Главное было — не растеряться! Главное — ясность. Все решить, все обдумать заранее.
Он посмотрел на часы — половина третьего. К Неворожину, в «Международную книгу». Короткий разговор: «Через четверть часа я позвоню в ГПУ». Несколько минут он простоял у дома 26/28, стараясь вспомнить, какой трамвай ходит отсюда на проспект Володарского. Второй, третий? Он спросил. Тридцать первый! Хорош, ездил тысячу раз и забыл!
На площадке второго вагона толстая тетка прижала его мешками, от которых воняло кожей, маляры стояли в люльках и смотрели вниз с высоты, опираясь на длинные кисти, пароходик покачался на волнах и пропал. Он очнулся на Марсовом поле и вспомнил, что не платил за проезд.
— Получите!
Кондукторша смотрела с недоумением. Ах нет, заплатил! И только что. Он вынул и разгладил билет на ладони.
Несмотря на то, что план был обдуман и решено не теряться, он влетел в «Международную книгу» с таким видом, что все встрепенулись, а кассир инстинктивно задвинул ящик с
— Могу я видеть Бориса Александровича Неворожина?
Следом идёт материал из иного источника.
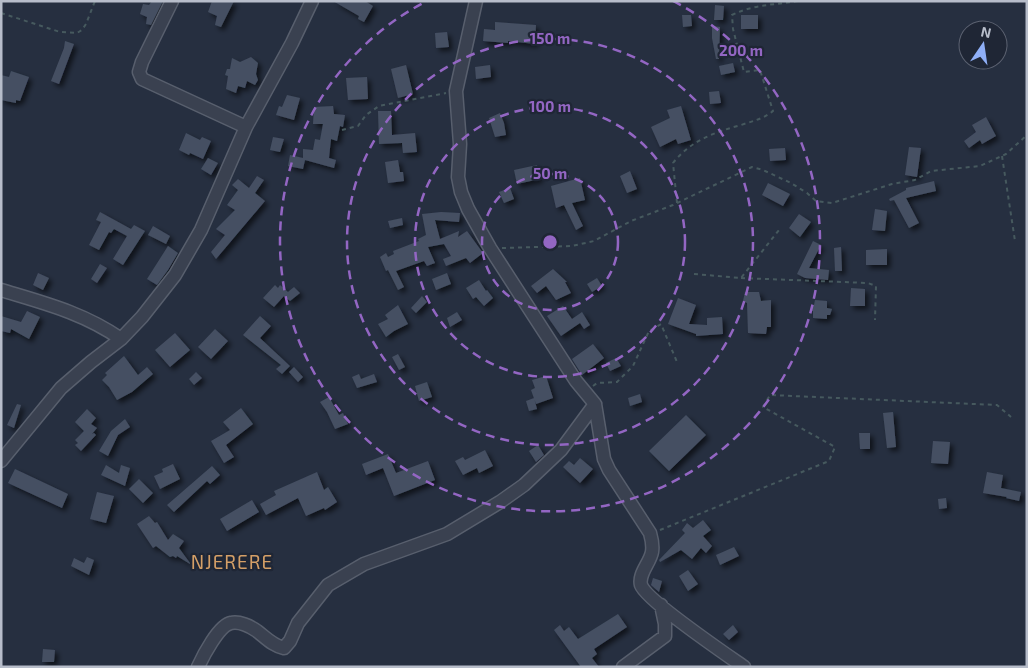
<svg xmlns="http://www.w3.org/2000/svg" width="1028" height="668" font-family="'Exo 2',sans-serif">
<defs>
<filter id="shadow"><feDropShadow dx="3.5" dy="3.5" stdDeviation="2.5" flood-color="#0009"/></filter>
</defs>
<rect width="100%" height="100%" fill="#262f40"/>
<path fill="#454f62" filter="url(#shadow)" d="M152,1h11l-12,24 -5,-1 1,-7 -7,-3 3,-10 6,1z
M212,1h22l-13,26 -6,-2 2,-9 -9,-4z
M333,1h32l8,5 -9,16 -6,-3 1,-3z
M715,5l9,1 -1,14h-9z
M682,15h9l1,11 -9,1z
M741,15h17v14h-17z
M495,22l41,3 -1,19 -27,-3v2l-25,-2 1,-12 11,1z
M712,26l8,1 -1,32h-3l-4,-21z
M447,32l2,15 -13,1 -1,-15z
M65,41l9,3 -15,40 -8,-3 13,-33z
M251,57l7,6 -2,11 2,6 -3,5 -8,-4 -2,7 -7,-2 -2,7 -10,-4 2,-13 -3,-1 2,-6h3l2,-11 8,4z
M733,63l2,9 -14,3 -2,-9z
M406,65l7,29 -15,4 -7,-29z
M490,65l1,12 -15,2 -1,-12z
M11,71l18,6 -9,24 -4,-1v3l-15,-3v-25l8,2z
M367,77l1,22 -20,1 -2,-22z
M719,91l2,12 -11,1 -1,-12z
M287,95l13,3 -6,22 -18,-5 3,-9 3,1z
M333,106l1,8 11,1 -2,12 -3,-1 -3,15 -6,-2 -2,19 7,2 -2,8 -29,-8 -2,9 -15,-3 2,-11 13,3v-9l10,1 2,-11 5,1 3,-16h-10l1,-17z
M681,106l10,34 -13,4 -2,-5 -16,8 -9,-20 19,-9 -3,-8z
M378,111h13l1,24 23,-2 2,19 -14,1 -1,-10 -23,1z
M500,113l4,10 2,12 -11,2 -6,-19z
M986,117l10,19 -14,8 -2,-4 -11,8 -5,-7 12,-9 -4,-7z
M186,133l14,7 2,-3 9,4 -8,18 -13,-6 -1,2 -10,-5z
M273,137l11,2 -4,13 -10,-2z
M909,147l12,1 -4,29 -12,-2z
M785,148l1,12 -16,1 -1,-12z
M208,158l10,5 -7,12 -10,-6z
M398,160l2,12h3l1,9 -16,2 -3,-21z
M537,165l3,14 -23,5 -3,-14z
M630,171l7,18 -10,4 -7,-17z
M257,176l7,4 -9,13 10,8 -49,58 -5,-7 14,-17 -9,-6 19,-19 -8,-5 11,-15 -6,-5 6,-6 11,9z
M580,178l5,22 -13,3 11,23 -7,4 -12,-25 -8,3 -5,-22z
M934,181l2,10 -30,7 13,25 -10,5 -15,-28 -4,1 -1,-2 17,-9v-2z
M768,183l22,11 -7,12 -21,-11z
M510,188l4,11 -10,4 -5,-11z
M875,209l12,2 -2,20 -13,-1z
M100,212l31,17 3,-4 11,6 -22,34 -10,-6 14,-23 -13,-7 -3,4 -2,-1 -10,18 -10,-5 12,-23 -5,-2z
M441,212l19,1 -1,9 -24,-2 5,19 19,-8 -1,6 9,-6 16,22 -13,10 -4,-5 -20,8 -3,-7 8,-3 -7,-12 -16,3 7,16 -8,3 -3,-5 -28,10 8,16 -6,3 -10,-20 -2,1 -6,-14 6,-4 2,4 6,-3 -1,-3 26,-10 -1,-2 8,-4 -4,-21z
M799,214l12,8 -11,15 -11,-9z
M402,218l1,7 -13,3 -2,-7z
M153,226l17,10 -4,8 -18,-9z
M813,241l8,4 -12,23 20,2 -1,10 -23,-2 -8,-4z
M168,246l10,7 -10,17 -11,15 -10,-6z
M841,247l1,24h-7l-1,-23z
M887,249v16h-21v-15z
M100,264l7,4 -10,15 -6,-4z
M553,269l14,13h-2l6,11 -15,7 -10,-14 -9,7 -6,-7z
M38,273l11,5 -6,12 -10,-5z
M447,273l4,11 -15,6 -4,-11z
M597,278l5,8 -10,6 -5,-8z
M479,280l7,11 1,-1 6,8 -9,8 -8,-9 -3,2 -7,-11z
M275,285l3,3 2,-3 8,7 6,-5 6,6 -10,8 -6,-5 -10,11 -11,-9z
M851,288l14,1v17h-15z
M745,292h14l2,9 10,-1v27h-4l-1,7 -18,-1 -1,-30 -4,-2z
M422,296l5,6 -11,11 -5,-5z
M678,298l18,7 -7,19 18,1v-7l15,-1 1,17 -27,2v-2l-28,-10z
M815,300l12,1v7l5,1 -2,6h-3v4l-14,-1v-7h-3l2,-6h2z
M398,305l10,19 -14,7 -8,6 -8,-13 10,-5 -3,-4z
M563,306l9,13 10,-7 8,13 -6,4 -4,-6 -19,13 -14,-20z
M27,311l13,6 -11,22 -18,-10 -1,4 -9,-2v-15l20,6z
M457,312l5,8 -12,7 -3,-9z
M260,316l11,10 -11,12 30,28 -8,8 -6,-5 5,-4 -38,-30z
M215,329l13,12 -17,18 -13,-12z
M175,333l15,17 -20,17 -15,-17z
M593,344l11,14 -22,17 -10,-16z
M398,354l7,13 -6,3 -7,-13z
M124,356l14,19 9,-8 6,7 -21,18 -15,8 -8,-13 -7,-7 5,-5 -2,-2z
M616,358l5,8 -11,5 -4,-8z
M294,367l9,10 -5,5 -9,-10z
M196,372l6,6 -8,7 -5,-6z
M359,374l2,5 13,-5 3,8 -20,6 -5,-11z
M546,376l7,22 -17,6 -5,-14 4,-2 -3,-8z
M427,382l5,15 -13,4 -4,-15z
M640,394l2,8 -12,4 -2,-8z
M329,397l10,18 4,-2 5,11 -13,5 -8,-17 -7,-10z
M534,398l3,11 -8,2 -3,-10z
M17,404l4,1 -7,23 -7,-3z
M241,408l12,16 -27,21 8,12 -10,6 -13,-22 19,-11 -7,-8z
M87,409l9,9 -5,6 6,4 -5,6 2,-1 2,2 -15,16 -6,-6 3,-2 -3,-3 9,-9 -9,-9z
M893,412l3,35 -9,1 -4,-35z
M686,415l20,20 -37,36 -20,-20z
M125,419l5,8 -12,8 -10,21 -9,-5 12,-20z
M859,433h11v16h-10z
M933,441l17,1 -2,22 -17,-1z
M538,445l6,10 -8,7 -7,-11z
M485,450l8,16 -14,7 -2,-5 -14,7 -8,-14 8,-4 2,3z
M388,454l8,19 32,-12 7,19 -41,16 -11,-28 -17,7 -4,-11z
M580,458l13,11 -13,14 -17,-16 6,-6 5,4z
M173,464l7,15 -20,10 -6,-13 9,-4 -1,-3z
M106,465l13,8 2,-8 9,3 -5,18 -24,-11z
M212,466l8,9 -10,9 -3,-3 -33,31 -7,-7z
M15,469l53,25 -6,14 -54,-25z
M317,472l7,18 4,-3 9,15 -12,8 -1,-2 -18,8 -8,-18 -32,17 -6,-11 16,-9 -2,-4z
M987,472l16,3 -2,13 20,4 -2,9 -13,-3 1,-1 -24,-4z
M139,479l14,14 -10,10 -14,-14z
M97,492l17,4 -8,27 -16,-4z
M946,498l1,10 -8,1 -1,-10z
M252,500l7,12 -32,19 -7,-12z
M149,516l6,7 2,-1 11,18 5,-6 11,7 -5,7 11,15v1l-13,-8 -1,2 -3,-2 -3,1 -14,-11 -3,2 -16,-24z
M703,520l8,10 -8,6 9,10 -6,7 -5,-5 -9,11 -11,-9 -21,12 -1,-2 26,-27 -3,-3 5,-7 6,5z
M734,547l5,9 -19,9 -4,-10z
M87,557l7,3 -5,15 -18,-9 3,-8 10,5z
M688,570l10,14 -10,7 -9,-15z
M653,578l9,3 -3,11 -8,-7z
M618,614l9,13 -33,22 3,5 -5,4 7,9h-18l-27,-37 6,-5 4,6 5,-4 9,12z
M733,625l5,7 -9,8 -6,-6z
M43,649l12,1 -1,12h-12z"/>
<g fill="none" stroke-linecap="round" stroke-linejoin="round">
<defs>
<path id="minor" d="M172,1l-30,61 -3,10 3,7 104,48
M1,290c43,13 83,23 120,49
M595,404l9,55 5,11 41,63c2,7 3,13 2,19 -2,11 -14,22 -11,33 5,15 86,70 103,82
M1,461l60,-73 30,-26 30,-23 21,-22 33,-42 26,-45 45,-103 46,-84 20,-42
M198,667c5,-11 21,-42 33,-44 8,-2 19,3 26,8 8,6 16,15 27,17l6,-7 8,-18 30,-38 36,-21 83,-30 53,-32 24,-17 37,-35 34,-46 -19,-23 -86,-133 -22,-39 -7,-17 -3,-15 2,-33 -4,-53 20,-90
M623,667l42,-31v-12l-4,-19"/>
</defs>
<use href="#minor" stroke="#585f6d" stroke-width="15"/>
<path stroke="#46595e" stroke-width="2" stroke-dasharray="4 4" stroke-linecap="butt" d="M1,13l59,19 17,1 5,-3 4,-6 9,-23
M342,130l16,-4 8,-11 13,-9 67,-13
M1002,156l13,85
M677,203l-4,-40c17,-22 42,-31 68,-38 12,-4 22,-6 32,-14l-13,-41 -16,2 -11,-43 -1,-14c22,-11 43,-10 66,-14
M502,248l70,-2 22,-5 37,-20 42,-16 79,-38 11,3 28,13 16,10 9,8 16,2 60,-19 23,-4 16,-9 49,-5 26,-12 21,-19
M694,274l47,4 38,-48
M741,278l127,5 8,3 -1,34
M593,386l4,-3 20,-1 16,-16 16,-35 12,-7 16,38
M660,530l169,-69 6,-14 -72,-40 7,-12 227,10 14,12"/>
<use href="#minor" stroke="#3a4150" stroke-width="12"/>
</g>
<g fill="none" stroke="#9366c3" stroke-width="2.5" stroke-dasharray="9 6">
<circle cx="550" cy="242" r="68"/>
<circle cx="550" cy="242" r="135"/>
<circle cx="550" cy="242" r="203"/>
<path d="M673 1A270 270 0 1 1 427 1"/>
</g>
<g text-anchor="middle" stroke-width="4.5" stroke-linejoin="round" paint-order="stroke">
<g font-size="19" letter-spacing="1" fill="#d49f67" stroke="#1f2635">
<text x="232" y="569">NJERERE</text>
</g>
</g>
<circle cx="550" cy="242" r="8" fill="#9366c3" stroke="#1f2635" stroke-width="2.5"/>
<g font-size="15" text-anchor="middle" font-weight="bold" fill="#9366c3" stroke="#1f2635" stroke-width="4.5" stroke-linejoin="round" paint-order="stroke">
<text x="550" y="44">150 m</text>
<text x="741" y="56">200 m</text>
<text x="550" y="112">100 m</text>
<text x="550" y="179">50 m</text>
</g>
<rect width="1028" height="668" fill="none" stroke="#b7bdca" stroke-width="5"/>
<g transform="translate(983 45) rotate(13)"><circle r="24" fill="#1f2635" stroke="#5c6271"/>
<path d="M0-4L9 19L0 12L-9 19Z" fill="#8faff7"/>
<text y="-8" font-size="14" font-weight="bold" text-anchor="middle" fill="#b7bdca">N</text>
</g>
</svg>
Бородатый мужчина (знакомый, потому что не так давно у него был свой магазин на Петроградской) сказал, что Неворожина нет.
— Где же он?
— Болен. Сегодня на работу не вышел.
Трубачевский вернулся на улицу Красных зорь.
Неворожин жил в Вологодском переулке, недалеко от Филатовской детской больницы. «Прошло полтора месяца с тех пор, как я записал его адрес, и нужен был весь этот ужас, чтобы я наконец явился к нему. Я подлец, слабый подлец. Но ничего! Тем лучше, разговор будет короткий».
Старушка в белом переднике и сама белая, маленькая и худая открыла ему. Такой же маленький старичок в белой толстовке и белых холщовых штанах стоял в прихожей и держал ладонь козырьком над глазами.
— Борис Александрович немного нездоров. Впрочем, я сейчас спрошу. Как ваша фамилия?
Она ушла и пропала. Десять минут Трубачевский, размахивая портфелем, метался по крошечной прихожей. Старик с беспокойством посматривал из-под ладони.
— Пожалуйте.
Неворожин встретил его на пороге. Он был небрит, горло замотано шарфом. Лицо было жеваное и желтое, он, кажется, постарел с того дня, когда на лестнице: встретился с Трубачевским.
Впрочем, все было желто в комнате — от желтой полуопущенной шторы, от позднего солнца.
— Очень рад. Милости прошу.
Штора надулась от сквозняка, он поспешно захлопнул двери.
— Садитесь, пожалуйста. И простите за этот дикий вид. — Он провел рукой по небритому подбородку. — Никого не ждал. И немного болен, ангина. Вы не боитесь?
Трубачевский вошел и остановился. Он был бледен, губы дрожали.
— Послушайте, — быстро сказал он, — где бумаги?
Штора еще покачивалась, кресло в белом чехле, стоящее у окна, становилось то желтым, то белым.
— Какие бумаги?
С минуту они помолчали, глядя друг на друга с одинаковым злобным выражением. Потом Неворожин засмеялся, но про себя, очень тихо.
— Дорогой мой, вы знаете, — сердечно сказал он, — я начинаю думать, что из вас ничего не выйдет. Можно быть человеком непосредственным, но нельзя же таким образом врываться в чужую квартиру!
Трубачевский взял стул и сел.
— Послушайте, — с неожиданным спокойствием, от которого ему самому стало немного страшно, сказал он, — если через три минуты вы не вернете мне документов, взятых из архива Сергея Ивановича Бауэра, я при вас позвоню в ГПУ. Я очень сожалею, что не сделал этого раньше. Вы предлагали мне бежать за границу, украсть архив и бежать. У вас друзья за границей. Я передам ваш разговор, я все расскажу. Верните сейчас же, слышите, сию же минуту!
С печальным и злобным выражением Неворожин посмотрел на студента. Спокойствие это, кажется, его удивило. Он вскинул брови, жестко поджал рот. Потом лоб разгладился, рот улыбнулся.